Either something bad happened to us or something that we need is threatened to be taken away from us.
In the young child’s early life, anxiety is an attachment alarm. What is the child’s biggest need? Attachment with the parent, and connection with the parent. When the parent’s not around the child should feel some fear. That serves a positive purpose. When the child feels fear, he cries. And that brings the parent. Look at the mother cat responding to the kittens’ cries – it’s immediate.
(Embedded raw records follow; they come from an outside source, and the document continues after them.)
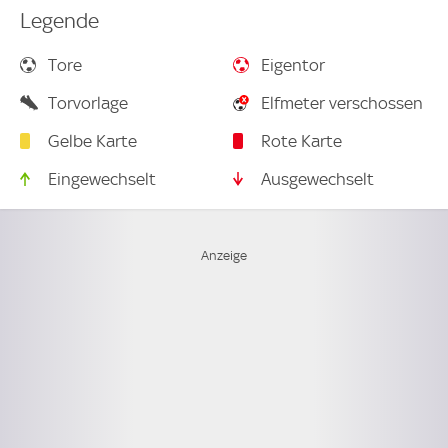
Legende
Tore
Eigentor
Torvorlage
Elfmeter verschossen
Gelbe Karte
Rote Karte
Eingewechselt
Ausgewechselt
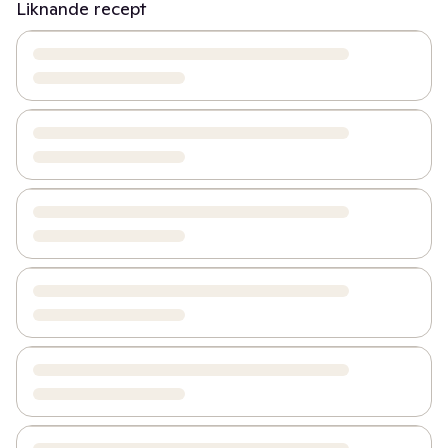
Liknande recept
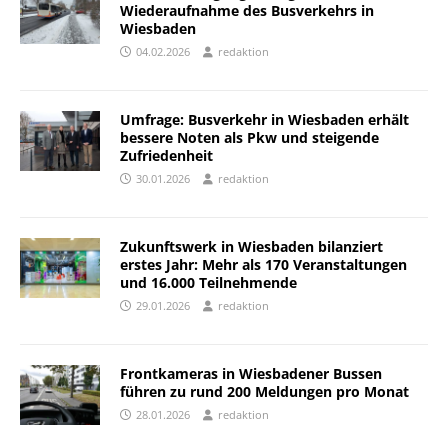
Wiederaufnahme des Busverkehrs in
Wiesbaden
04.02.2026
redaktion
Umfrage: Busverkehr in Wiesbaden erhält
bessere Noten als Pkw und steigende
Zufriedenheit
30.01.2026
redaktion
Zukunftswerk in Wiesbaden bilanziert
erstes Jahr: Mehr als 170 Veranstaltungen
und 16.000 Teilnehmende
29.01.2026
redaktion
Frontkameras in Wiesbadener Bussen
führen zu rund 200 Meldungen pro Monat
28.01.2026
redaktion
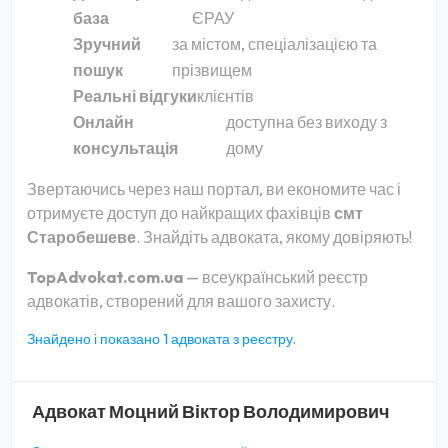
база
ЄРАУ
Зручний
за містом, спеціалізацією та
пошук
прізвищем
Реальні відгуки
клієнтів
Онлайн
доступна без виходу з
консультація
дому
Звертаючись через наш портал, ви економите час і
отримуєте доступ до найкращих фахівців
смт
Старобешеве
. Знайдіть адвоката, якому довіряють!
TopAdvokat.com.ua
— всеукраїнський реєстр
адвокатів, створений для вашого захисту.
Знайдено і показано 1 адвоката з реєстру.
Адвокат
Моцний Віктор Володимирович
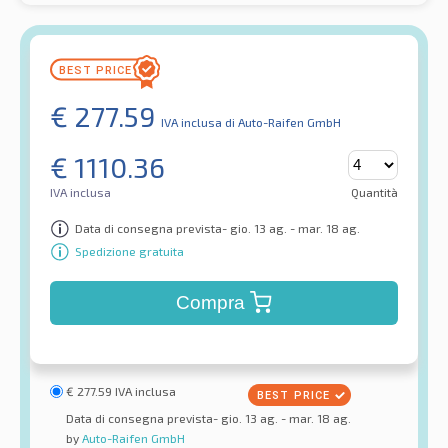
€
277.59
IVA inclusa
di Auto-Raifen GmbH
€
1110.36
IVA inclusa
Quantità
Data di consegna prevista- gio. 13 ag. - mar. 18 ag.
Spedizione gratuita
Compra
€
277.59
IVA inclusa
Data di consegna prevista- gio. 13 ag. - mar. 18 ag.
by
Auto-Raifen GmbH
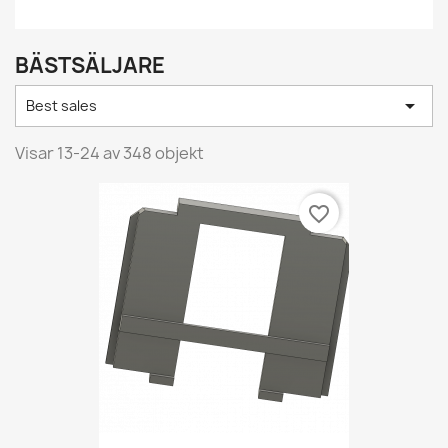
BÄSTSÄLJARE

Best sales
Visar 13-24 av 348 objekt
favorite_border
It’s the same with human beings who are still connected to the parenting instinct – they will respond to the child’s cry for help. That fear is adaptive. It’s a coping mechanism.
But what happens to a person whose parents are taught by medical experts not to pick up their kids when they’re crying? Now that natural fear which causes the crying, which brings the parent and ends the anxiety is embedded in the child. So what begins as a coping mechanism, now becomes generalised.
Under certain circumstances, there should be fear and anxiety. But when I have this anxiety when there is no immediate threat – what is that about? It’s not a response to anything external, it’s the embedded anxiety that I developed as a child.
In a society that makes people more isolated all the time, where human social contact is replaced by the rather cold and impersonal world of the internet. And where young people have less opportunity for meaningful employment and belonging than their parents used to – there is a more general threat.
When that general threat hits people who are in childhood over-immersed in anxiety that’s not relieved by the parent coming to help them, now you’ve got an anxiety situation.